▶ _Problem statement_: Say, as a bare number, how many lines of the listing contain "float".

▶ _Provided data_:
◇ ◇ ◇ ◇

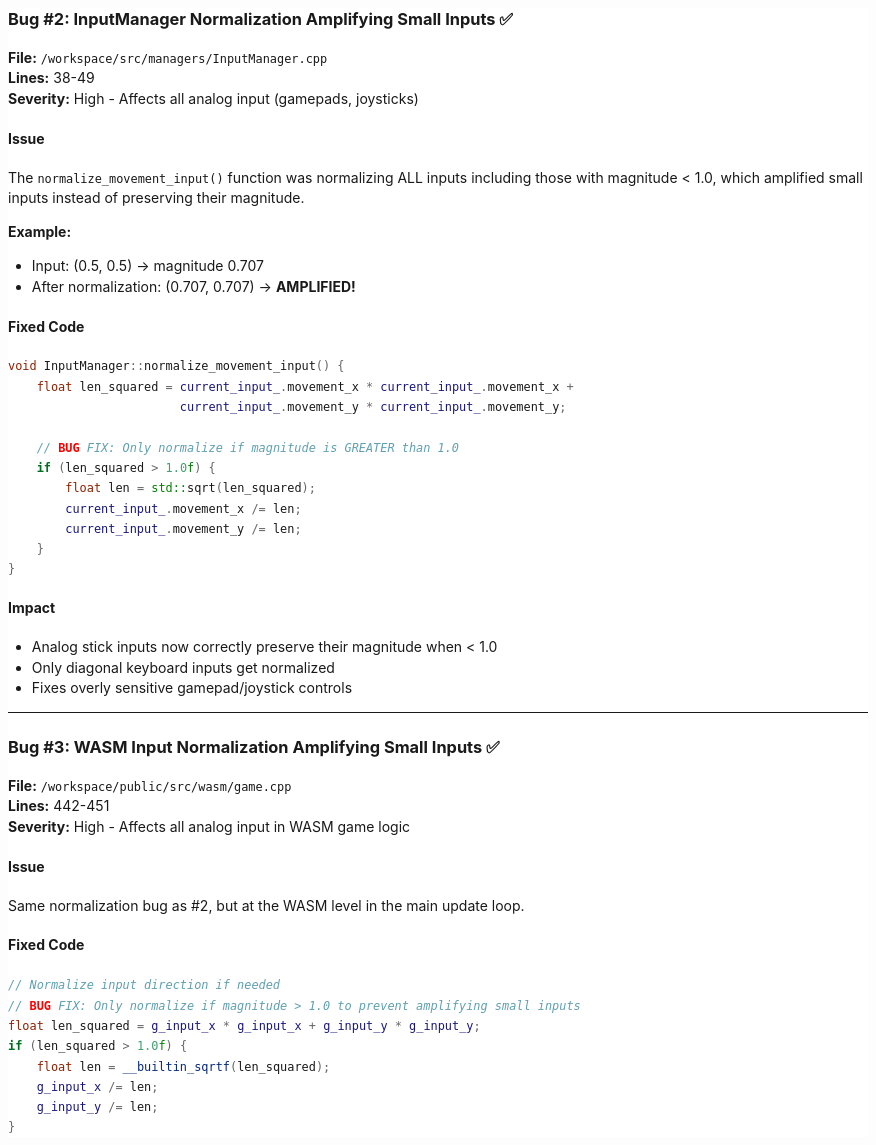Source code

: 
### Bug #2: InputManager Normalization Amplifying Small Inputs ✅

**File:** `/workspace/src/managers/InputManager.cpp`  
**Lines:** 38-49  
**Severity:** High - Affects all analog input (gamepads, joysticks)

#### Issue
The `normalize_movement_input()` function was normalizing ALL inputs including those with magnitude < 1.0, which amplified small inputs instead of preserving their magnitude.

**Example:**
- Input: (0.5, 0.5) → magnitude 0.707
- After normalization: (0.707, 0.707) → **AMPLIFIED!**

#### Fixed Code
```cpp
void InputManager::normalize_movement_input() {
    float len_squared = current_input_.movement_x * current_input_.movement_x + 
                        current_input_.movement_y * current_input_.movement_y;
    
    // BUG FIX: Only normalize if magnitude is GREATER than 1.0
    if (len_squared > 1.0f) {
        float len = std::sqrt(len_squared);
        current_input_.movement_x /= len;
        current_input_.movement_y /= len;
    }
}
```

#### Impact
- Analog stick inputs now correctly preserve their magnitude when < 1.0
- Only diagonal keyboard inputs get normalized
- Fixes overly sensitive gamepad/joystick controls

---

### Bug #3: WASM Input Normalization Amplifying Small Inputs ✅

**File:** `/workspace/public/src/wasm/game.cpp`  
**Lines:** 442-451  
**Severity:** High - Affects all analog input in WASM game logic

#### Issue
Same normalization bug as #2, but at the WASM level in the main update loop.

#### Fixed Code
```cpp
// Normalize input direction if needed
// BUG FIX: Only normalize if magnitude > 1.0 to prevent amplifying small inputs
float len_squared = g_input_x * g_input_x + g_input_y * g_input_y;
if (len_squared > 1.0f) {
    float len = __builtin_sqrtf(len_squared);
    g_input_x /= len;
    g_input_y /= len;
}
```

◇ ◇ ◇ ◇

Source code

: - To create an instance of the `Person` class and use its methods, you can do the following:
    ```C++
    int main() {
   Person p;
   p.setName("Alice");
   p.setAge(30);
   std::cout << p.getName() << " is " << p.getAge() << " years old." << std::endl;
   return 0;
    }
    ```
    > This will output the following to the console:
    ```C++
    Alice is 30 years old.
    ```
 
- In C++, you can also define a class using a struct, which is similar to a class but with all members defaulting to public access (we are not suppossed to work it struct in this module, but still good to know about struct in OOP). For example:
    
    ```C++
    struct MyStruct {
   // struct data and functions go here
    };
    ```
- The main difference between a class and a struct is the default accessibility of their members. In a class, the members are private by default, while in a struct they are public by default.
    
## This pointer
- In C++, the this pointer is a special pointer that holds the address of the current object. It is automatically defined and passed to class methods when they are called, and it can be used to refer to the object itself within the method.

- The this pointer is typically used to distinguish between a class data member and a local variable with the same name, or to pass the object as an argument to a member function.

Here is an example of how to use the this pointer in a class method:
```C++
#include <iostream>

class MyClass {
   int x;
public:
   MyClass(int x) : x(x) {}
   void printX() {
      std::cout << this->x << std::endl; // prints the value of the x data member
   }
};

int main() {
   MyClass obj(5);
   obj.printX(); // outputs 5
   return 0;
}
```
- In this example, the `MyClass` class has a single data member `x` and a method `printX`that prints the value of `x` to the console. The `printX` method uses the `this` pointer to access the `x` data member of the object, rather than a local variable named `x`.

◇ ◇ ◇ ◇

▶ _Written response_: 4